§ **WHAT THE TASK REQUIRES**
In the passage on Melchizedek and the priesthood of Jesus, which psalm does it say contains David's prophecy that the Messiah will be a priest king like Melchizedek?

§ **EXCERPTED PASSAGE**
========

He blesses Abraham, receives a tithe from Abraham, and then that's it. Two verses, three verses, and then nothing. No other mention of Melchizedek. Then it comes up in Psalm 110, where David prophesies that the Messiah will be a priest King like Melchizedek. I'm sure no one really understood what this was really in the Old Testament.

But turning to the New Testament, the book of Hebrews goes to great lengths to show that while Jesus Christ was indeed the messianic King, the Son of God, He needed to be a priest as well in order for His kingdom to be established. Four chapters in the book of Hebrews are spent talking about how Jesus had to be priest. Over and over again, Jesus is given the title of high priest. Hebrews 4:14, 5:10, 6:20, 7:26, 8:1, 10:21. But He's not simply a high priest in the order of Aaron, the Levitical order, the human order that was in existence at that time.

He's a different priest of a different order, the order of Melchizedek. This priesthood is better. This priesthood could offer something that the other one never could. By being the high priest forever in the order of Melchizedek, Jesus becomes the very source of salvation for all who believe in Him so that not only is His kingdom established by His kingship and His reign, but it is populated by a cleansed people. Since Jesus was both human and divine, the book of Hebrews says that He was able to be a true mediating priest.

The old order, the Levitical order was weak and useless in that it could make nothing perfect. Chapter 7:18 says, its sacrificial system was not effective because it had flawed, imperfect sacrifices brought by flawed, imperfect and dying priests. It needed to be repeated over and over and over again. But Jesus' priesthood was always going to be better. Why?

Because Jesus led a perfect life, and this life was indestructible, chapter 7 says, indestructible. He has a permanent priesthood in other words that lasts for all eternity, but not only that. Not only that, He was also the holy, blameless, pure, set apart, exalted above the heavens priest, and therefore He could make everyone completely perfect through one completely effective sacrifice once and for all. He was both the perfect priest and the perfect sacrifice. The writer of Hebrews brings both the conquering kingship of Jesus and the mediating priesthood of Jesus together.

========

§ **DATA PROVIDED**
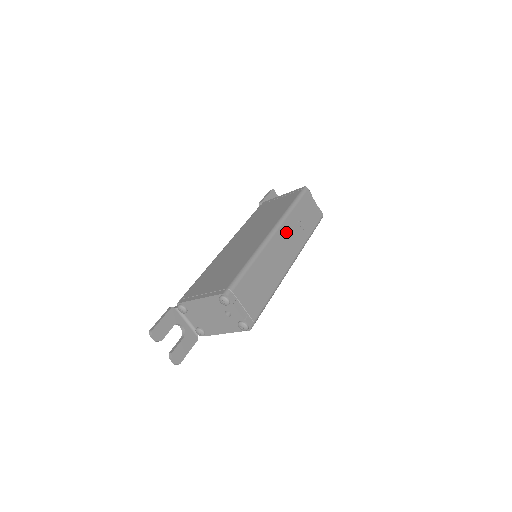
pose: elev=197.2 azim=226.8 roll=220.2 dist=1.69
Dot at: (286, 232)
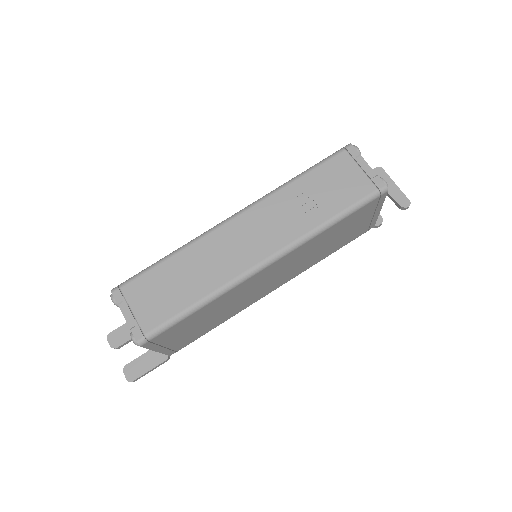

========

§ **TASK ANSWER**
Psalm 110